(Papers) ACET Paper June 2015 "ST4 – Pensions and Other Employee Benefits "

(Papers) ACET Paper June 2015 "ST4 – Pensions and Other Employee Benefits "

Q.1 Describe the scaled premium method and comment on its advantages and disadvantages as a method of financing a social security scheme. [6]

Q.2 In a country, all companies are required to set up a defined benefit scheme for their employees. At the end of every financial year, the companies are required to value the pension fund liabilities using Projected Unit method. Regulations require that adequate assets are set aside to meet the liabilities as determined by the annual valuation. As a measure of additional security to the members of the pension schemes, the government is proposing to introduce an additional regulation, which will require the value of assets of the pension funds to exceed the amount of the liabilities atleast by 5% of the latter.

List the merits and demerits of the government proposal. [5]
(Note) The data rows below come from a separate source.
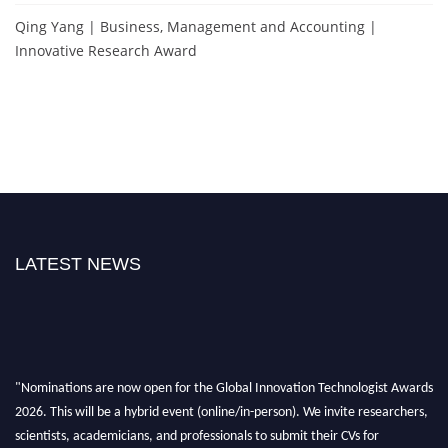
Qing Yang | Business, Management and Accounting |
Innovative Research Award
LATEST NEWS
"Nominations are now open for the Global Innovation Technologist Awards
2026. This will be a hybrid event (online/in-person). We invite researchers,
scientists, academicians, and professionals to submit their CVs for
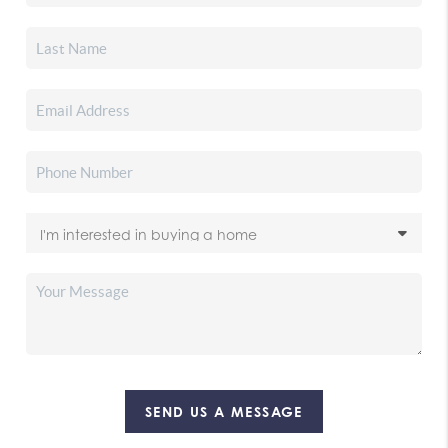
SEND US A MESSAGE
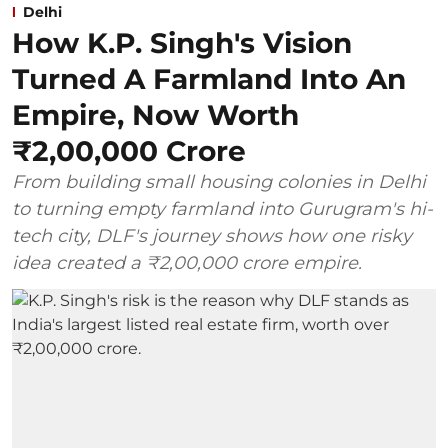
Delhi
How K.P. Singh's Vision
Turned A Farmland Into An
Empire, Now Worth
₹2,00,000 Crore
From building small housing colonies in Delhi
to turning empty farmland into Gurugram's hi-
tech city, DLF's journey shows how one risky
idea created a ₹2,00,000 crore empire.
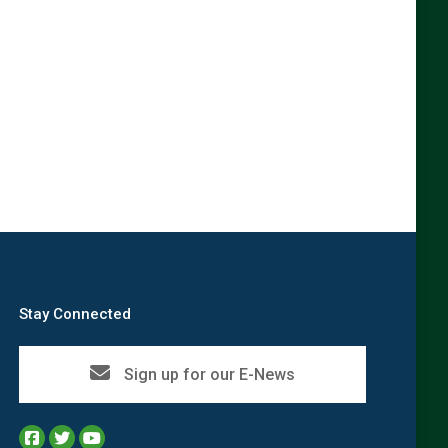
Stay Connected
Sign up for our E-News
Q.3 A company runs a defined benefit scheme. Assets and liabilities are valued using the discounted cash flow method. The company has set objectives to maximise the returns on the assets of the pension fund subject to the following criteria:

  • The value of the scheme assets to be at least 5% more than the amount of the liabilities at all times.

  • The contribution rate over the future years should not increase by more than 1% over any 5-year period.
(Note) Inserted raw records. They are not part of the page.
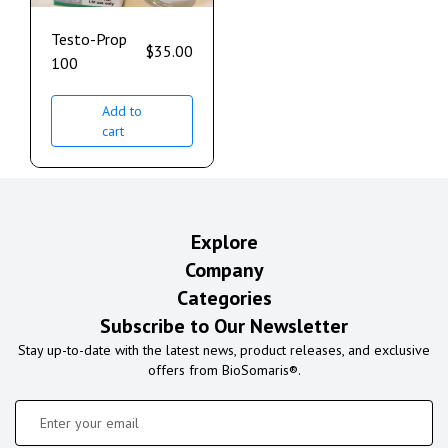
Testo-Prop
$
35.00
100
Add to
cart
Explore
Company
Categories
Subscribe to Our Newsletter
Stay up-to-date with the latest news, product releases, and exclusive
offers from BioSomaris®.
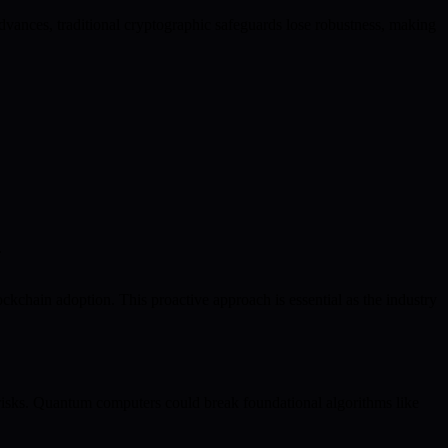
dvances, traditional cryptographic safeguards lose robustness, making
.
kchain adoption. This proactive approach is essential as the industry
 risks. Quantum computers could break foundational algorithms like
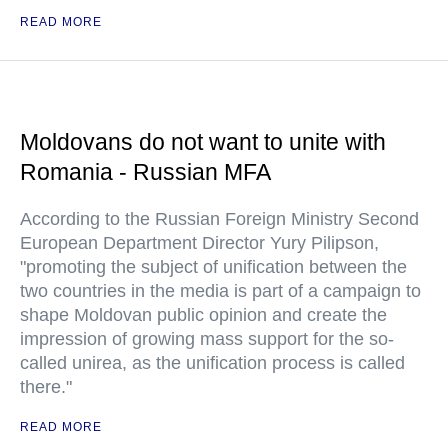
READ MORE
Moldovans do not want to unite with
Romania - Russian MFA
According to the Russian Foreign Ministry Second
European Department Director Yury Pilipson,
"promoting the subject of unification between the
two countries in the media is part of a campaign to
shape Moldovan public opinion and create the
impression of growing mass support for the so-
called unirea, as the unification process is called
there."
READ MORE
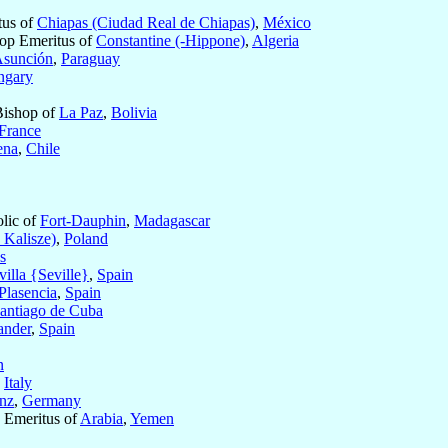
tus of
Chiapas (Ciudad Real de Chiapas)
,
México
op Emeritus of
Constantine (-Hippone)
,
Algeria
sunción
,
Paraguay
ngary
Bishop of
La Paz
,
Bolivia
France
ena
,
Chile
olic of
Fort-Dauphin
,
Madagascar
Kalisze)
,
Poland
s
villa {Seville}
,
Spain
Plasencia
,
Spain
antiago de Cuba
ander
,
Spain
n
,
Italy
nz
,
Germany
c Emeritus of
Arabia
,
Yemen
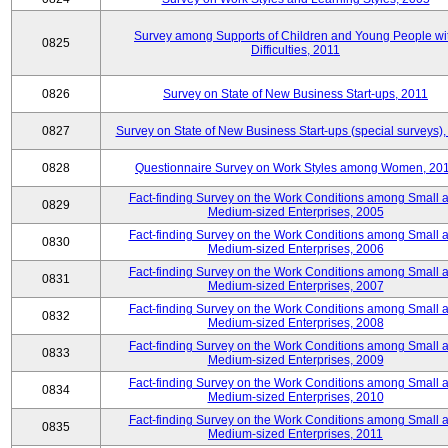
Survey among Supports of Children and Young People wi
0825
Difficulties, 2011
0826
Survey on State of New Business Start-ups, 2011
0827
Survey on State of New Business Start-ups (special surveys),
0828
Questionnaire Survey on Work Styles among Women, 20
Fact-finding Survey on the Work Conditions among Small 
0829
Medium-sized Enterprises, 2005
Fact-finding Survey on the Work Conditions among Small 
0830
Medium-sized Enterprises, 2006
Fact-finding Survey on the Work Conditions among Small 
0831
Medium-sized Enterprises, 2007
Fact-finding Survey on the Work Conditions among Small 
0832
Medium-sized Enterprises, 2008
Fact-finding Survey on the Work Conditions among Small 
0833
Medium-sized Enterprises, 2009
Fact-finding Survey on the Work Conditions among Small 
0834
Medium-sized Enterprises, 2010
Fact-finding Survey on the Work Conditions among Small 
0835
Medium-sized Enterprises, 2011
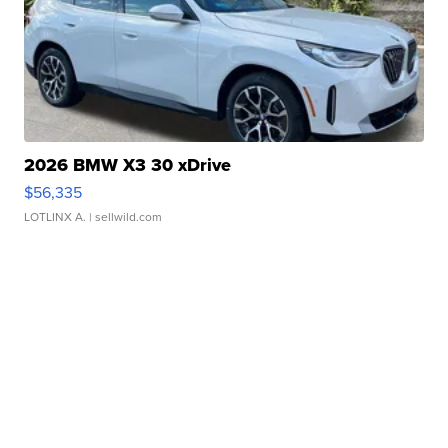
2026 BMW X3 30 xDrive
$56,335
LOTLINX A.
| sellwild.com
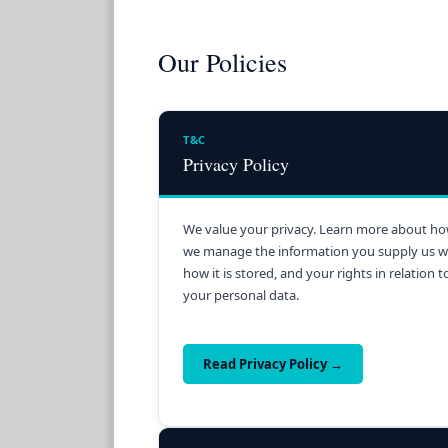
Our Policies
T&C
Privacy Policy
We value your privacy. Learn more about h
we manage the information you supply us w
how it is stored, and your rights in relation t
your personal data.
Read Privacy Policy →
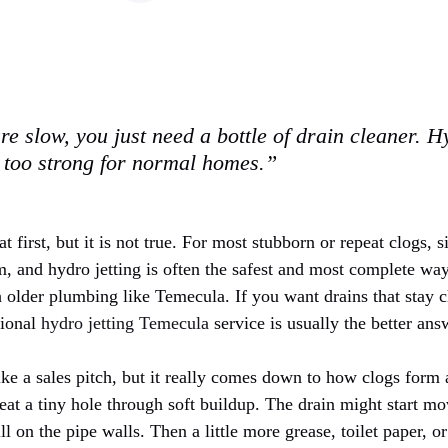
re slow, you just need a bottle of drain cleaner. Hy
 too strong for normal homes.”
t first, but it is not true. For most stubborn or repeat clogs, 
, and hydro jetting is often the safest and most complete way
h older plumbing like Temecula. If you want drains that stay c
sional
hydro jetting Temecula
service is usually the better ans
like a sales pitch, but it really comes down to how clogs for
at a tiny hole through soft buildup. The drain might start mov
ill on the pipe walls. Then a little more grease, toilet paper, o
Describe how asset-liability modelling techniques can be used to set an appropriate investment strategy so that the company objectives are met. [9]

Q.4 An employer, who has previously made no pensions provision, has decided to set up a Defined Contribution pension scheme for its employees. There will be a number of funds available for investing the contributions and the member can choose between the funds. The accumulated funds at retirement will be used to buy annuities from a pension provider.

(i) Discuss the factors to consider while setting the appropriate contribution rates payable by both the employer and the employees to the new scheme. (8)
(ii) Comment on the main economic assumptions to be considered in determining the contribution rates. (7)
(iii) Describe the issues to consider while determining the types of investments to be offered to the members. (11)
(iv) List the information which should be disclosed to members at the launch of the pension scheme and at regular intervals. (5)

Q.5 In a country, there are a growing number of disputes regarding the ownership of pension benefits on divorce. To avoid any ambiguity, the government wants to introduce a new legislation to specify how the pension should be split between the couple on divorce. The government has proposed that the transfer value of the benefits accrued during the marriage be calculated. This transfe r value is then split between the couple by the courts in the same proportion as the split of the couple’s other assets.

(i) List all criteria that ideally any new legislation should meet. (3)
(ii) Discuss the advantages and disadvantages of the government’s proposed method for splitting pension benefits from the viewpoint of the ex-spouse. (6)

Q.6 A large financial institution runs a non-contributory defined benefit scheme for its employees. On retirement the employees are entitled to a pension of 1/60th of final salary for each year of service payable for life. The pension in payment is increased in line with price inflation.

(i) The institution is currently contemplating various cost-cutting measures. The cost of providing pension to employees has also come under review.

List the ways in which the company can modify their existing pension scheme to reduce the cost to the company. (10)

(ii) The company has decided that it will close the defined benefit scheme to new recruits. For the new recruits, it is planning to introduce a defined contribution scheme, where the employees will have to contribute 5% of their salary and the company will contribute an equal amount. On retirement, the accumulated fund will be used to buy an annuity from a pension provider.

For existing members, past accruals of pension are preserved. However for future accruals an existing member will have to choose one of the following three options:

  • The employee can stay with the defined benefit scheme and retain an accrual rate of 1/60th for future service by making a contribution 5% of future salary.

  • The employee can stay with the defined benefit scheme and choose not to contribute, in which case, the accrual rate for future service will be reduced to 1/80th

  • The employee can leave the defined benefit scheme and join the defined contribution scheme, where they will be subject to the same rules as the new recruits.

Discuss the various issues that the existing members should consider before making the choice. (10)

Q.7 A company runs a defined benefit pension scheme. On retirement, the benefit to the employees include the following:

  • A lump sum of 3/100th of final salary for each year of service.

  • A pension of 1/100th of final salary for each year of service payable for life and a contingent spouse’s pension of 50% of the member’s pension. The pension increases in line with increases in the retail price index.

On leaving service before retirement, the members are entitled to a deferred pension which receives increases of 5% or price inflation if less. Currently there are 500 active members. There are also 2,000 former employees entitled to deferred benefits and 25 former employees with pensions currently in payment.

The company is about to carry out a valuation for the purpose of assessing the ongoing funding position and determining the contribution rate. Assets and liabilities are to be valued using the discounted cashflow method. You are an actuary and the company has appointed you to carry out the exercise.

(i) List the demographic assumptions you will need to make. (5)
(ii) Discuss how you would choose the demographic assumptions. (6)
(iii) List the economic assumptions you will need to make and explain the interrelationship between them. (6)
(iv) List the information you will need to support the economic assumptions you choose.